School board member Linda Bouchard has offered her colleagues a number of opportunities to do so — from her common-sense proposal to outsource custodial services to suggesting that the schools call in police officers when they are needed, instead of paying them to be on campus all the time.
And if low teacher pay is the school division’s biggest crisis, then direct every precious dollar available for higher wages to the teachers, instead of diluting the available funds with raises for support staff — another Bouchard suggestion that fell on deaf ears.
When my company buys a newspaper, as we are blessed occasionally to do, we immediately reorganize the staff to put a premium on the people who write the news stories, take the photographs and sell the advertising. Administrative staffing inevitably is reduced as we seek to get clerical and support work done at maximum efficiency.
Reporters and sales reps are the newspaper equivalent of classroom teachers.
A fruitful exercise after buying a newspaper is to look through 90 days of accounts-payable invoices, scrutinize every purchase, determine whether the product or service truly serves our readers, and eliminate any that don’t. Typically, we find enough savings to protect at least one job in the newsroom that would have otherwise been eliminated.

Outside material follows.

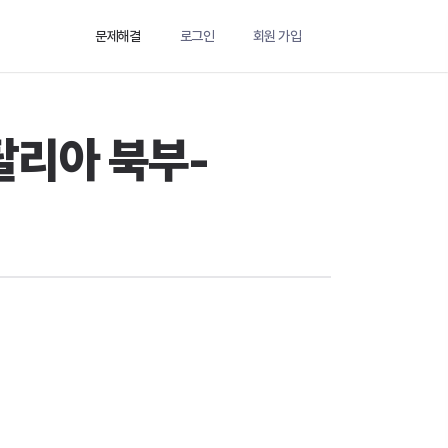
문제해결
로그인
회원 가입
탈리아 북부-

The school board needs to put its $50-million budget under a similar microscope and leave no stone unturned until the money is found to pay its teachers competitively.
A decade ago, the commonwealth of Virginia began something called the School Efficiency Review Program, “to ensure that non-instructional functions are running efficiently so that as much funding as possible goes directly into the classroom.”
Between 2005 and 2012, outside auditors identified $42 million in annual savings for 38 school divisions through “best practices in divisional administration, human resources, finance, purchasing, educational service delivery costs, special education, facilities, transportation, technology, management and food service.”
Unfortunately, the General Assembly made participation by school divisions optional. It should be mandatory.
Suffolk’s crisis in teacher retention illustrates why. The rate at which teachers are fleeing Suffolk for neighboring school divisions — 30 percent after the 2012-13 school year alone — is stunning.
It’s past time to stop the blame game and pay Suffolk’s teachers a competitive wage, regardless of what the City Council does.